Germany aims to ban energy price hikes for a year

The German government plans to prevent energy providers from raising electricity and gas rates in 2023, according to draft legislation cited in newspapers on Saturday. In an effort to address the energy crisis, which is threatening household budgets and many enterprises’ viability, the government has already mandated a cap on energy costs for the coming year.

 

What is the government planning?

A draft law on the energy price brake for the following year, which Berlin announced last month, will also require utility companies to provide justification for any price increases, such as extremely volatile financial markets. Later, a German economy ministry official confirmed the scheme. However, the ministry emphasized that “not every price increase is necessarily unlawful.” If the proposal is approved, hundreds of price hikes energy companies have already announced for the upcoming year will need to be cancelled. The government seeks to stop energy companies from misusing a subsidy program worth €83 billion ($87 billion) to cover the price cap. The method that businesses must follow to secure those subsidies will include the reason for price increases. The energy policy spokesperson for the neo-liberal Free Democratic Party (FDP) parliamentary group, Michael Kruse, stated, “We aim to limit free-rider effects that encourage utility firms to demand higher tariffs.” When one company reaps the rewards of another’s actions and efforts without bearing any of the costs, this is known as free riding.

 

Price cap already announced

For 80% of a household’s or small business’s use, the federal government wants to cap electricity costs in January at 40 cents per kilowatt hour. 70% of the energy consumed by mid-sized and large businesses will be capped at 13 cents per kilowatt hour. From March 1, gas prices will likewise be restricted, with a potential for retroactive application. According to data from the Check24 price comparison website, hundreds of gas suppliers announced average gas price rises of 56% for the upcoming year prior to the price cap, as reported in Bild. According to the data, there will currently be an average 60% increase in electricity price increases.

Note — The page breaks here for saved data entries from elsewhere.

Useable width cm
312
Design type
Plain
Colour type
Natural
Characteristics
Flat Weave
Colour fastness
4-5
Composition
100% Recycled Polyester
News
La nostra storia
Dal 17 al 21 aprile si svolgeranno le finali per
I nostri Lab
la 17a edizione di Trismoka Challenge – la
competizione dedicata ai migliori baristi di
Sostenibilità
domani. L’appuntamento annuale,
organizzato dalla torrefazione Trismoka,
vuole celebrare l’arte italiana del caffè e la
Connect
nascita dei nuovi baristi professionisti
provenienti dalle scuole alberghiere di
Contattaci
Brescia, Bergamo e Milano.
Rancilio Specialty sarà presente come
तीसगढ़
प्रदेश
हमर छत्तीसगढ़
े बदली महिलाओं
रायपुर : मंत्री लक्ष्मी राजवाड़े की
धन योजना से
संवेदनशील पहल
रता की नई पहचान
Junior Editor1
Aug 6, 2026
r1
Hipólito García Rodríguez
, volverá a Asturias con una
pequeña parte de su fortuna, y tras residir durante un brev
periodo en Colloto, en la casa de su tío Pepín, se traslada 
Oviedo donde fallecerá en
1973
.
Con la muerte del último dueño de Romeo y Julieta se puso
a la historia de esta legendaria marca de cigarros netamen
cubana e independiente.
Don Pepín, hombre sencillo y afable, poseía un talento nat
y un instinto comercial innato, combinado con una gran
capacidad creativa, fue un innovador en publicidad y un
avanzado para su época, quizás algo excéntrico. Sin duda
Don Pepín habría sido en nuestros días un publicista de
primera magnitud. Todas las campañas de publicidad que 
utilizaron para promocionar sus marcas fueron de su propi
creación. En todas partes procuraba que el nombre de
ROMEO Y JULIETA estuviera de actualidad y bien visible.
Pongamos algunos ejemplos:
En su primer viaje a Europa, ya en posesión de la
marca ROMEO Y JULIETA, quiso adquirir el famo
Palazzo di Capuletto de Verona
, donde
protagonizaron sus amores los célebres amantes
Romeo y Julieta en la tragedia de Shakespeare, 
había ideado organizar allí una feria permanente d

Approximately 7.5 million homes without fixed tariffs would be impacted by the price increases. The global gas demand picked up after the COVID-19 epidemic, which caused prices to spike, and this is when the energy crisis started. Russia’s invasion of Ukraine in February, which caused gas prices to surge even higher, made the issue worse. Due to Western sanctions on Moscow, Germany, which had been highly dependent on Russian gas imports, looked for alternatives. As a result, Russia restricted supply in retaliation. Months of ambiguity followed the standoff on whether the biggest economy in Europe could secure enough energy supplies for the coming winter.